▶ [TASK STATEMENT] Reproduce the lines below, changing each instance of "collectors" to "collected by" and leaving everything else unchanged.

▶ [RECORDS]
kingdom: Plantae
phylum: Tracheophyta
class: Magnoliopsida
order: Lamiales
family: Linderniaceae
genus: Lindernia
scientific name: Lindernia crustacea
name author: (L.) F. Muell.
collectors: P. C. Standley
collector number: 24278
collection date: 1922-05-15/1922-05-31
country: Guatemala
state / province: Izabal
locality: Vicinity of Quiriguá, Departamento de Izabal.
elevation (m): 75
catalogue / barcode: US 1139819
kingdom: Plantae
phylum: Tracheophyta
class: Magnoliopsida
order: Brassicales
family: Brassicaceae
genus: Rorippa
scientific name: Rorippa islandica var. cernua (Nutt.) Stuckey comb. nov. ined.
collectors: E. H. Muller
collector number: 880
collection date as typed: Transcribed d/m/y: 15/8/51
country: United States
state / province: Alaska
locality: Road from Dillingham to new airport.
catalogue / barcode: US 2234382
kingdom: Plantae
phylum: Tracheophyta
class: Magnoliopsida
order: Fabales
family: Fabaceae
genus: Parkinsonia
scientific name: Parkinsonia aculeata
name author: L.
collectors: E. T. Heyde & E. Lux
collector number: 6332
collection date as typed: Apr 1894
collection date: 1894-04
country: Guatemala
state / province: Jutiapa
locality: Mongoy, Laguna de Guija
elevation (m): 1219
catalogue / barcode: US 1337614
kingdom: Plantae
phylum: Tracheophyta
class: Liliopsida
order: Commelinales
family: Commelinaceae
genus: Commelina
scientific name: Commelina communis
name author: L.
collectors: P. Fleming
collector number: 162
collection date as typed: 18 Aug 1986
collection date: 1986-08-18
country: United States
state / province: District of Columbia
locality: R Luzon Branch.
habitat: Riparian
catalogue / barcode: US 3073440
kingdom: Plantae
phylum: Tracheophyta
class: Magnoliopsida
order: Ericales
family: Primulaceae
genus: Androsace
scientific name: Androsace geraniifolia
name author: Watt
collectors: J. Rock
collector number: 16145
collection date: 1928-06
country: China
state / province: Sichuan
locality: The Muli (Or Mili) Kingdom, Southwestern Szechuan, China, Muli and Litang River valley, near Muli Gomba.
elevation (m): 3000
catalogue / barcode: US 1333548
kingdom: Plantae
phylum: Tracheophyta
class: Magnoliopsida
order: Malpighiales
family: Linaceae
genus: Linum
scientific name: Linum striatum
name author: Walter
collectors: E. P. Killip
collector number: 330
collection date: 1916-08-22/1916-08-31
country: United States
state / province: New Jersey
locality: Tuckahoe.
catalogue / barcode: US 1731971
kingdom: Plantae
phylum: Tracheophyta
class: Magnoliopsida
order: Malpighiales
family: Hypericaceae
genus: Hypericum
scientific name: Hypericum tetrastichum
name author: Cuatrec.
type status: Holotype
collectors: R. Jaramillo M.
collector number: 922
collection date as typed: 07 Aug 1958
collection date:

▶ [EXPECTED ANSWER]
kingdom: Plantae
phylum: Tracheophyta
class: Magnoliopsida
order: Lamiales
family: Linderniaceae
genus: Lindernia
scientific name: Lindernia crustacea
name author: (L.) F. Muell.
collected by: P. C. Standley
collector number: 24278
collection date: 1922-05-15/1922-05-31
country: Guatemala
state / province: Izabal
locality: Vicinity of Quiriguá, Departamento de Izabal.
elevation (m): 75
catalogue / barcode: US 1139819
kingdom: Plantae
phylum: Tracheophyta
class: Magnoliopsida
order: Brassicales
family: Brassicaceae
genus: Rorippa
scientific name: Rorippa islandica var. cernua (Nutt.) Stuckey comb. nov. ined.
collected by: E. H. Muller
collector number: 880
collection date as typed: Transcribed d/m/y: 15/8/51
country: United States
state / province: Alaska
locality: Road from Dillingham to new airport.
catalogue / barcode: US 2234382
kingdom: Plantae
phylum: Tracheophyta
class: Magnoliopsida
order: Fabales
family: Fabaceae
genus: Parkinsonia
scientific name: Parkinsonia aculeata
name author: L.
collected by: E. T. Heyde & E. Lux
collector number: 6332
collection date as typed: Apr 1894
collection date: 1894-04
country: Guatemala
state / province: Jutiapa
locality: Mongoy, Laguna de Guija
elevation (m): 1219
catalogue / barcode: US 1337614
kingdom: Plantae
phylum: Tracheophyta
class: Liliopsida
order: Commelinales
family: Commelinaceae
genus: Commelina
scientific name: Commelina communis
name author: L.
collected by: P. Fleming
collector number: 162
collection date as typed: 18 Aug 1986
collection date: 1986-08-18
country: United States
state / province: District of Columbia
locality: R Luzon Branch.
habitat: Riparian
catalogue / barcode: US 3073440
kingdom: Plantae
phylum: Tracheophyta
class: Magnoliopsida
order: Ericales
family: Primulaceae
genus: Androsace
scientific name: Androsace geraniifolia
name author: Watt
collected by: J. Rock
collector number: 16145
collection date: 1928-06
country: China
state / province: Sichuan
locality: The Muli (Or Mili) Kingdom, Southwestern Szechuan, China, Muli and Litang River valley, near Muli Gomba.
elevation (m): 3000
catalogue / barcode: US 1333548
kingdom: Plantae
phylum: Tracheophyta
class: Magnoliopsida
order: Malpighiales
family: Linaceae
genus: Linum
scientific name: Linum striatum
name author: Walter
collected by: E. P. Killip
collector number: 330
collection date: 1916-08-22/1916-08-31
country: United States
state / province: New Jersey
locality: Tuckahoe.
catalogue / barcode: US 1731971
kingdom: Plantae
phylum: Tracheophyta
class: Magnoliopsida
order: Malpighiales
family: Hypericaceae
genus: Hypericum
scientific name: Hypericum tetrastichum
name author: Cuatrec.
type status: Holotype
collected by: R. Jaramillo M.
collector number: 922
collection date as typed: 07 Aug 1958
collection date:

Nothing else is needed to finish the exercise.